On the road: Saskatoon entrepreneurs set to create world's 1st 3D-printed camper
Dustin Maki and Randy Janes have assembled largest 3D printer in North America to pull off engineering feat
The world of high-tech is hitting the road this week as two Saskatoon businessmen set out to build the world's first camper made with a 3D printer.
It won't be a simple task. To create the nearly four-metre-long, two-metre-high trailer, Dustin Maki and Randy Janes have assembled the largest 3D printer in North America.
"The printer is massive," said Create Cafe CEO Dustin Maki. "It took five guys to load all the pieces into the room. It's 28 feet by five feet by seven feet," he said — about 8.5 metres by 1.5 metres by two metres.
So why a camper? As it turns out, the 3D printer will create the trailer made of one solid chunk of plastic.
"One of the biggest things in the RV world is water damage," said Wave of the Future 3D owner Randy Janes. "Because of screws, wood, fibreglass — all these kinds of multiple joints and seams to put together. With 3D printing, I'm going to introduce a unibody camper trailer."
Janes has a long history in the world of recreational vehicles, working as a sales trainer and product specialist for more than 10 years.
"I knew all the ins and outs of RVs," he said. "When I was introduced to 3D printing three years ago, I thought, 'if I can build a trailer using this process, I would eliminate a lot of issues.'"
The team behind the project estimates it will take 10 days to finish the trailer, which will weigh between 270 and 320 kilograms. The average conventional trailer weighs 1,500 kilograms.

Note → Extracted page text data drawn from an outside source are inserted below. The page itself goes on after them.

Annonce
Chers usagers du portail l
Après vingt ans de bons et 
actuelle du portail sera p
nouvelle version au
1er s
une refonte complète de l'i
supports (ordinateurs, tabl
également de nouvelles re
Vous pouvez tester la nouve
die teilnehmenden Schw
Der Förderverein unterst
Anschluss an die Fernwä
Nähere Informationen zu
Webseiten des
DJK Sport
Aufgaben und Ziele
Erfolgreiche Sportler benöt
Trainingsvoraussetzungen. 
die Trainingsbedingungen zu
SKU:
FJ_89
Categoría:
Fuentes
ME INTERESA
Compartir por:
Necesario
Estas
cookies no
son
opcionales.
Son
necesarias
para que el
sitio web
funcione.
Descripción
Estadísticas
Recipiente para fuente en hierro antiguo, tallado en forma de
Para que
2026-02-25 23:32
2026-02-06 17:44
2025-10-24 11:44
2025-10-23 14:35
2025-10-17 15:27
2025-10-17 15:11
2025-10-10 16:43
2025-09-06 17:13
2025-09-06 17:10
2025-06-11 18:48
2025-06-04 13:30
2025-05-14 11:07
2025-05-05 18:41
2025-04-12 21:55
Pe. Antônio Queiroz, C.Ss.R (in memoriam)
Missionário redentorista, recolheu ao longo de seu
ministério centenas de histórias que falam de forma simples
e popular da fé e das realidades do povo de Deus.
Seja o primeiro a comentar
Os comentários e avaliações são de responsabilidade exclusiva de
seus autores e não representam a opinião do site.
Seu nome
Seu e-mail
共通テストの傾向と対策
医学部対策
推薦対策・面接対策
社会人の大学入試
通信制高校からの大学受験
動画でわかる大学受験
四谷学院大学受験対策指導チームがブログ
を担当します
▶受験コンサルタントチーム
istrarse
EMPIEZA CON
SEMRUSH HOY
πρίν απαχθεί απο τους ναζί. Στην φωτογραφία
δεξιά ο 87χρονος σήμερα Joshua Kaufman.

As it turns out, the public will be able to watch the 3D printer chugging away on the project. The camper will be on display at Create Cafe while it's being built.
The group also plans on live streaming the process at noon every day to answer any questions people may have.
In the last several years, 3D printers have been used to build everything from houses to medical prosthetics. Generally, the printers shoot melted plastic out of a tiny nozzle controlled by a computer that can build anything from classical instruments to clothing.
"Ever since I've got into 3D printing, I've seen limitless potential," said Maki. "3D printing has been revolutionizing the way everything is being done."
If the project works out, Janes hopes to build a facility to make more trailers. The asking price for the first model will be $25,000.
Saskatchewan Polytechnic is also helping out on the project.
The team hopes to press the start button on Thursday.